Well, we sure didn't get a pop on Monday, as I had hoped. Instead, it was a session of nothingness -- with the exception of the now-out-of-favor Apple (AAPL). Let's face it: As I noted months ago, a market obsessed with one stock is not healthy, so -- ignoring Apple's plunge -- I would label Monday's action as bullish.
In fact, I would even note that the Nasdaq's volume breadth has been positive for eight out of the last 10 days. That's good. But it also makes the market overbought.
What I find most curious about this market is that the price has hardly budged. On the first day of the new year, the S&P 500 closed at 1462, and today it stands at 1470. That's 8 points in eight trading days. How about the Russell 2000, which everyone now seems to love? The index has risen 5 points since the start of the year. Yet, for all this sideways action, the sentiment has gotten incredibly complacent.
Several times now, I have highlighted the 30-day moving average of the equity put-call ratio. Now, the session's reading Monday -- which, might I remind you, was a day the market went nowhere -- came in at 52%, a typically low (and bearish) reading. We've already discussed the index put-call ratio; that has now been under 100% for five trading days in a row.
Then there is the sentiment chart that tracks the bloggers on the Internet. You can see how low it is on the chart below -- the bears have dipped under 15% for the first time since 2011.
On the S&P chart below, I have circled the three times we saw the bears dip down to this level in the last two years. The index did not fall immediately in these instances -- it actually spent a bit of time trying to go higher -- but, in the end, upside was limited and down the market went.

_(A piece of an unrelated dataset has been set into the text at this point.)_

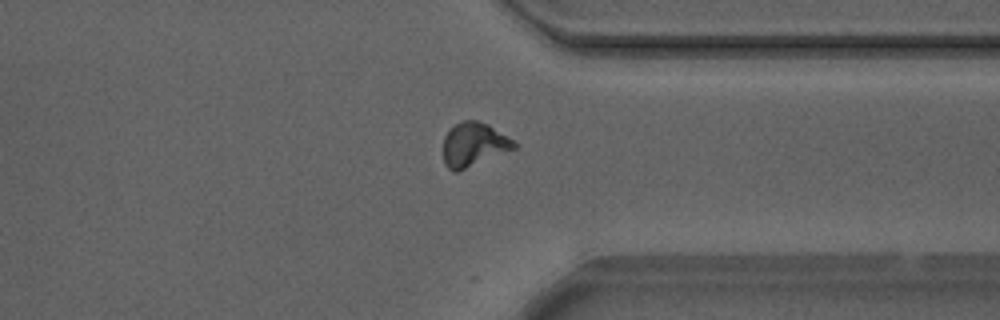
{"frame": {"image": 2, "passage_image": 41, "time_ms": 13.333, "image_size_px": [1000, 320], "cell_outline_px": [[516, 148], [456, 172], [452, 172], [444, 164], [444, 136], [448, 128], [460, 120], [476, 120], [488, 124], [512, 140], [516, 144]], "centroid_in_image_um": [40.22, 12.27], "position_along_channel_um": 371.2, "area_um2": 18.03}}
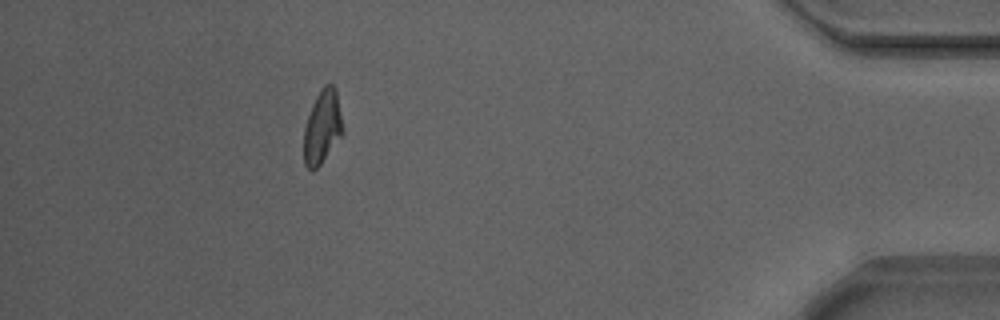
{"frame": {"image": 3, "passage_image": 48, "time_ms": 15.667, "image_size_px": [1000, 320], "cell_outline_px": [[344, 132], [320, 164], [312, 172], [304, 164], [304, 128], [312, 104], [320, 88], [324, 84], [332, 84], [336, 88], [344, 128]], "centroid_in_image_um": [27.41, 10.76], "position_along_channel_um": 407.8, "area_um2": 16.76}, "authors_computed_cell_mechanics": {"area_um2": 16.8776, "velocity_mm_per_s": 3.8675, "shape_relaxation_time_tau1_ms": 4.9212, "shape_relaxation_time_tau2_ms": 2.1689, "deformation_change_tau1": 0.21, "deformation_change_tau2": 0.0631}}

If you wanted to ignore this, you could say the bullish percentage was in the 60% area in two out of the three times the low bear ratio mattered -- and that current levels are not quite as high as this. The only time the bullish percentage was still in the 50s was June of 2011, and the forthcoming decline did not arrive until August. Still, no matter how you look at, complacency appears to be running high right now.
In the meantime, some bank earnings are due out this week, and the financials are the most recommended group of the year so far. The KBW Bank Index had better start behaving better than it's been doing, as they have underperformed the S&P since the second trading day of the year.
Sentiment is already a bit too giddy -- so if we lose the banks, Apple breaking $500 won't be the only thing folks are fretting over.